Now, I do understand that scientific knowledge grows by refining a model and bringing it more and more in line with the real world. I do realise that those who worked out that planetary orbits are slightly elliptical were not cancelling out the work of the earlier thinkers who modelled the movement of the earth as a circle around the sun: they were merely making an earlier theory more accurate. And there are scientists who try to use this argument to demolish the feelings of those who mistrust experts in child-care. But this issue is not about refining an earlier assertion; much of the advice of one generation of experts is totally contradicted by that of the next.

Most parents soon realise that they need to pick their own way through the minefield of mutually exclusive and ever-changing authoritative pronouncements. And most “coal-face” experts – those who work with parents and children, such as midwives and health visitors, rather than those who research them from the safety of an ivory tower – are pragmatic about the way that parents do so.
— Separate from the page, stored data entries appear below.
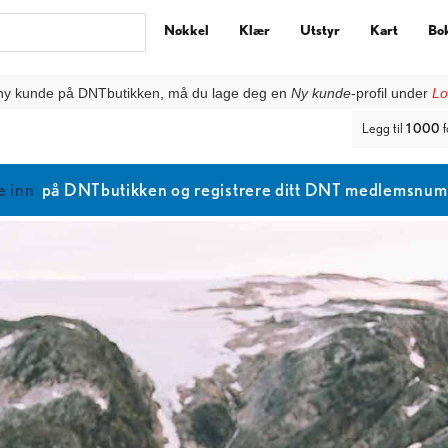
Nøkkel
Klær
Utstyr
Kart
Bo
ny kunde på DNTbutikken, må du lage deg en
Ny kunde
-profil under
Lo
Legg til
1 000
f
e inn
på DNTbutikken og registrere ditt DNT medlemsnumme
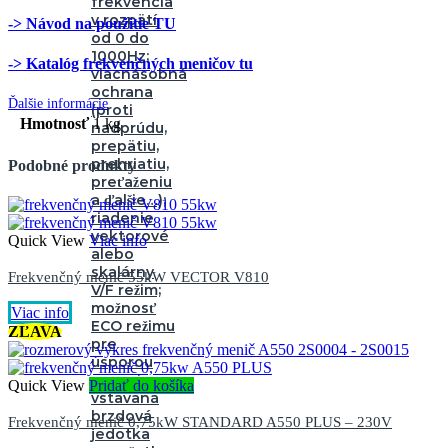
frekvencia
v rozpätí
-> Návod na použitie TU
od 0 do
1000Hz;
-> Katalóg frekvenčných meničov tu
viacnásobná
ochrana
Ďalšie informácie
(proti
Hmotnosť
1 kg
nadprúdu,
prepätiu,
prehriatiu,
Podobné produkty
preťaženiu
a ďalšie…);
riadenie
vektorové
Quick View
Viac info
alebo
skalárny
Frekvenčný menič 55kW VECTOR V810
V/F režim;
možnosť
Viac info
ECO režimu
ZĽAVA
pre
úsporou
energie;
Quick View
Pridať do košíka
vstavaná
brzdová
Frekvenčný menič 0,75kW STANDARD A550 PLUS – 230V
jedotka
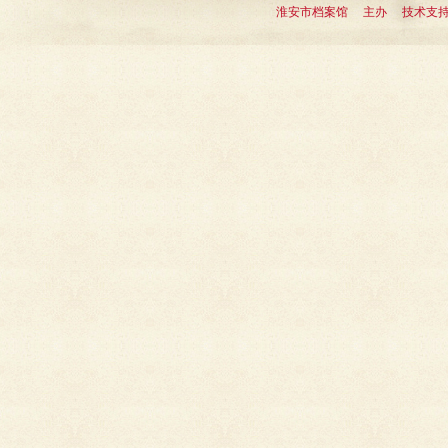
淮安市档案馆 主办 技术支持：淮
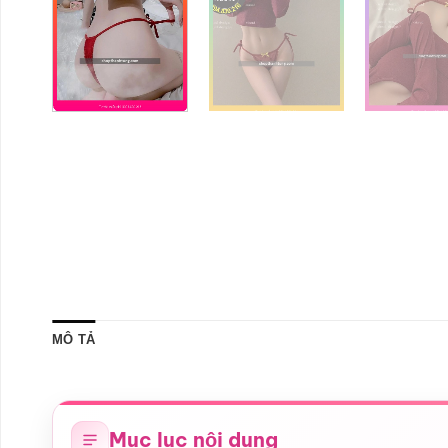
MÔ TẢ
Mục lục nội dung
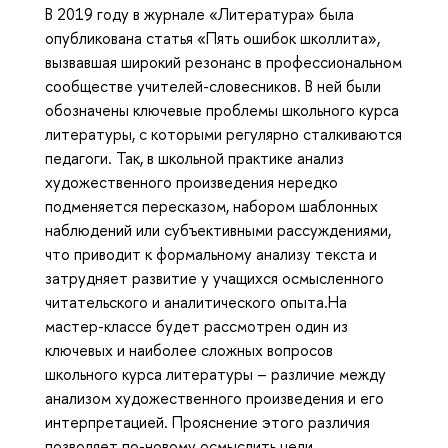
В 2019 году в журнале «Литература» была
опубликована статья «Пять ошибок школлита»,
вызвавшая широкий резонанс в профессиональном
сообществе учителей-словесников. В ней были
обозначены ключевые проблемы школьного курса
литературы, с которыми регулярно сталкиваются
педагоги. Так, в школьной практике анализ
художественного произведения нередко
подменяется пересказом, набором шаблонных
наблюдений или субъективными рассуждениями,
что приводит к формальному анализу текста и
затрудняет развитие у учащихся осмысленного
читательского и аналитического опыта.На
мастер-классе будет рассмотрен один из
ключевых и наиболее сложных вопросов
школьного курса литературы – различие между
анализом художественного произведения и его
интерпретацией. Прояснение этого различия
позволяет по-новому осмыслить цели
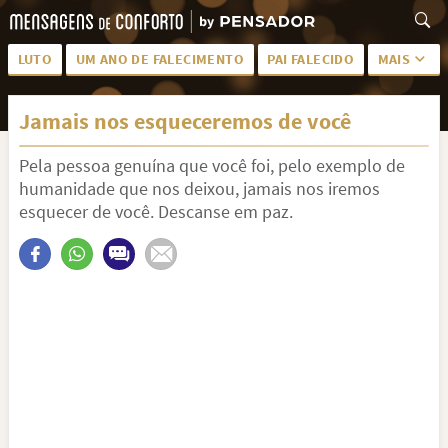
LUTO
UM ANO DE FALECIMENTO
PAI FALECIDO
MAIS
LUTO PARA AMIGA
PALAVRAS
Jamais nos esqueceremos de você
SAUDADES DA MÃE
PÊSAMES
Pela pessoa genuína que você foi, pelo exemplo de
PÊSAMES PARA AMIGA
DESCANSE EM PAZ
humanidade que nos deixou, jamais nos iremos
MEUS SENTIMENTOS
PÊSAMES PARA AMIGO
esquecer de você. Descanse em paz.
FRASES DE LUTO PARA AMIGO
FIM DE NAMORO
TODAS AS CATEGORIAS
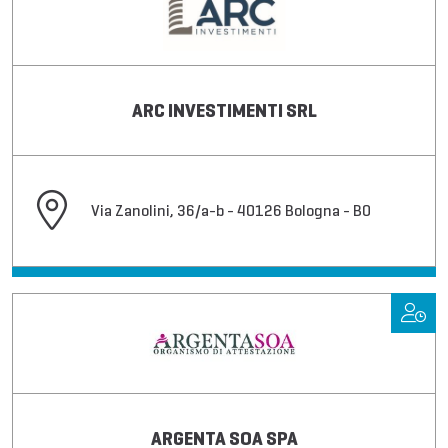
ARC INVESTIMENTI SRL
Via Zanolini, 36/a-b - 40126 Bologna - BO
ARGENTA SOA SPA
Each mother and father have to decide for themselves which advice resonates with them, and which they find distasteful. And because there is no true and enduring certainty, we end up making the decisions that we, personally, can live with, rather than some ideal “right” decision.

But the “ivory tower” experts – those who research and investigate, perhaps with little contact with real families, are often so very sure that their advice is the only “right” way, and hence that anyone who disagrees is “wrong”. And they are the ones who write the books and the research papers, who are asked to proclaim on these topics by newspapers and chat show hosts, whose pronouncements from on high, issued with absolute certainty and authority, are the ones that we hear.

So parenthood can be a very unsupported calling. We feel alone in our uncertainty, surrounded as we are by definitive statements from scientists, doctors and psychologists that cannot possibly be denied – that is, until the next about turn.

Is it any wonder, then, that parents treat such shifting certainties with suspicion? Should it really be a surprise, that we listen attentively, and then go our own way, often in spite of so-called expert advice to the contrary?
If such experts want to regain the confidence of parents, they need to embody one of the most fundamental axioms of science: that everything that we think we know is merely our best understanding at the present time. There have been so many scientific discoveries that have turned what we thought we were certain of on its head, that we should be wary of claiming that we now have the last word on anything. Whatever advice was given to parents fifty years ago was given in good faith, but with hindsight we can see that much of it has now been superseded or overturned by research in the intervening years.

It would be lovely if experts would bear this in mind, when they are irritated by parents’ supposedly illogical refusal to do as they recommend. Such parents, out of sync though they may be with today’s absolute certainty, may well be perfectly in tune with that of tomorrow!